Work task: Line by line, give the data again exactly as it appears.

Segment Open

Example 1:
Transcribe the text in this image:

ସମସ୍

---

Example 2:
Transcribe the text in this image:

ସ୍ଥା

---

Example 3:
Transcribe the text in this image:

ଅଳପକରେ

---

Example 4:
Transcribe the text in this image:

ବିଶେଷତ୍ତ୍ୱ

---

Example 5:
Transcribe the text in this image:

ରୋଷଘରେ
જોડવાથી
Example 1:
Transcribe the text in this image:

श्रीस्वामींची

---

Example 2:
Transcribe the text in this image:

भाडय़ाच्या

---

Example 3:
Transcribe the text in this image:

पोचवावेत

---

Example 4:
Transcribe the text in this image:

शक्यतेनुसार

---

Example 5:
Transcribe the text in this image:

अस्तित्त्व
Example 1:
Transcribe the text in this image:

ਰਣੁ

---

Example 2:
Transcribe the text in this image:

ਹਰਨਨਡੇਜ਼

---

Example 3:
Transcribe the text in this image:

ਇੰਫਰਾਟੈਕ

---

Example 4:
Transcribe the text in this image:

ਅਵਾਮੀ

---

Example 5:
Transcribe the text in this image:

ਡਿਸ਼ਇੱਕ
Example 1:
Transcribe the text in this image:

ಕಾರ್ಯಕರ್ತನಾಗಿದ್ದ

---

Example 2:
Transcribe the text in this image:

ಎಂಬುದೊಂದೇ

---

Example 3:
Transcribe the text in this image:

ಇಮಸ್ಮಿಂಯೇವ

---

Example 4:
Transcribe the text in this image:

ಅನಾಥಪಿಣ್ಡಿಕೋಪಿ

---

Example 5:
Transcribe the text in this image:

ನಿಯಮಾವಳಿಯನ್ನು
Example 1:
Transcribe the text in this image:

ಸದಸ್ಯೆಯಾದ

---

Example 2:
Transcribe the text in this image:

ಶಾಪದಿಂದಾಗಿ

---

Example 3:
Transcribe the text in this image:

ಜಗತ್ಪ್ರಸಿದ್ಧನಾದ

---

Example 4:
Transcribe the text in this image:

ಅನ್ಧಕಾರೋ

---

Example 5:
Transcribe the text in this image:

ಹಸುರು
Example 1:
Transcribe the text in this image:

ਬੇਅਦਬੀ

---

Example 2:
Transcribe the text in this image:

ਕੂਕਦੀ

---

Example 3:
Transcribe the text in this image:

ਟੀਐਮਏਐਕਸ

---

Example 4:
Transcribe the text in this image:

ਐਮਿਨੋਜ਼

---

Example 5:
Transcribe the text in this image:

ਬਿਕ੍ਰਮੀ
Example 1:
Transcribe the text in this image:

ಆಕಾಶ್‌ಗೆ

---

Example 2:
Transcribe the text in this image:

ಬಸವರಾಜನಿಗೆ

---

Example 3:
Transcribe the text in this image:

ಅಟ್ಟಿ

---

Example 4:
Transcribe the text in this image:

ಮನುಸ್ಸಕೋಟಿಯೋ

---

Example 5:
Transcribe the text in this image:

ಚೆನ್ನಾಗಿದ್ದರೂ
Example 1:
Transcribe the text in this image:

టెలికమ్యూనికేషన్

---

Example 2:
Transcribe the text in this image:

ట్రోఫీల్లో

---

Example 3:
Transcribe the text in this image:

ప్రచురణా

Segment Closed

Task solution:
Example 1:
Transcribe the text in this image:

ସମସ୍

---

Example 2:
Transcribe the text in this image:

ସ୍ଥା

---

Example 3:
Transcribe the text in this image:

ଅଳପକରେ

---

Example 4:
Transcribe the text in this image:

ବିଶେଷତ୍ତ୍ୱ

---

Example 5:
Transcribe the text in this image:

ରୋଷଘରେ
જોડવાથી
Example 1:
Transcribe the text in this image:

श्रीस्वामींची

---

Example 2:
Transcribe the text in this image:

भाडय़ाच्या

---

Example 3:
Transcribe the text in this image:

पोचवावेत

---

Example 4:
Transcribe the text in this image:

शक्यतेनुसार

---

Example 5:
Transcribe the text in this image:

अस्तित्त्व
Example 1:
Transcribe the text in this image:

ਰਣੁ

---

Example 2:
Transcribe the text in this image:

ਹਰਨਨਡੇਜ਼

---

Example 3:
Transcribe the text in this image:

ਇੰਫਰਾਟੈਕ

---

Example 4:
Transcribe the text in this image:

ਅਵਾਮੀ

---

Example 5:
Transcribe the text in this image:

ਡਿਸ਼ਇੱਕ
Example 1:
Transcribe the text in this image:

ಕಾರ್ಯಕರ್ತನಾಗಿದ್ದ

---

Example 2:
Transcribe the text in this image:

ಎಂಬುದೊಂದೇ

---

Example 3:
Transcribe the text in this image:

ಇಮಸ್ಮಿಂಯೇವ

---

Example 4:
Transcribe the text in this image:

ಅನಾಥಪಿಣ್ಡಿಕೋಪಿ

---

Example 5:
Transcribe the text in this image:

ನಿಯಮಾವಳಿಯನ್ನು
Example 1:
Transcribe the text in this image:

ಸದಸ್ಯೆಯಾದ

---

Example 2:
Transcribe the text in this image:

ಶಾಪದಿಂದಾಗಿ

---

Example 3:
Transcribe the text in this image:

ಜಗತ್ಪ್ರಸಿದ್ಧನಾದ

---

Example 4:
Transcribe the text in this image:

ಅನ್ಧಕಾರೋ

---

Example 5:
Transcribe the text in this image:

ಹಸುರು
Example 1:
Transcribe the text in this image:

ਬੇਅਦਬੀ

---

Example 2:
Transcribe the text in this image:

ਕੂਕਦੀ

---

Example 3:
Transcribe the text in this image:

ਟੀਐਮਏਐਕਸ

---

Example 4:
Transcribe the text in this image:

ਐਮਿਨੋਜ਼

---

Example 5:
Transcribe the text in this image:

ਬਿਕ੍ਰਮੀ
Example 1:
Transcribe the text in this image:

ಆಕಾಶ್‌ಗೆ

---

Example 2:
Transcribe the text in this image:

ಬಸವರಾಜನಿಗೆ

---

Example 3:
Transcribe the text in this image:

ಅಟ್ಟಿ

---

Example 4:
Transcribe the text in this image:

ಮನುಸ್ಸಕೋಟಿಯೋ

---

Example 5:
Transcribe the text in this image:

ಚೆನ್ನಾಗಿದ್ದರೂ
Example 1:
Transcribe the text in this image:

టెలికమ్యూనికేషన్

---

Example 2:
Transcribe the text in this image:

ట్రోఫీల్లో

---

Example 3:
Transcribe the text in this image:

ప్రచురణా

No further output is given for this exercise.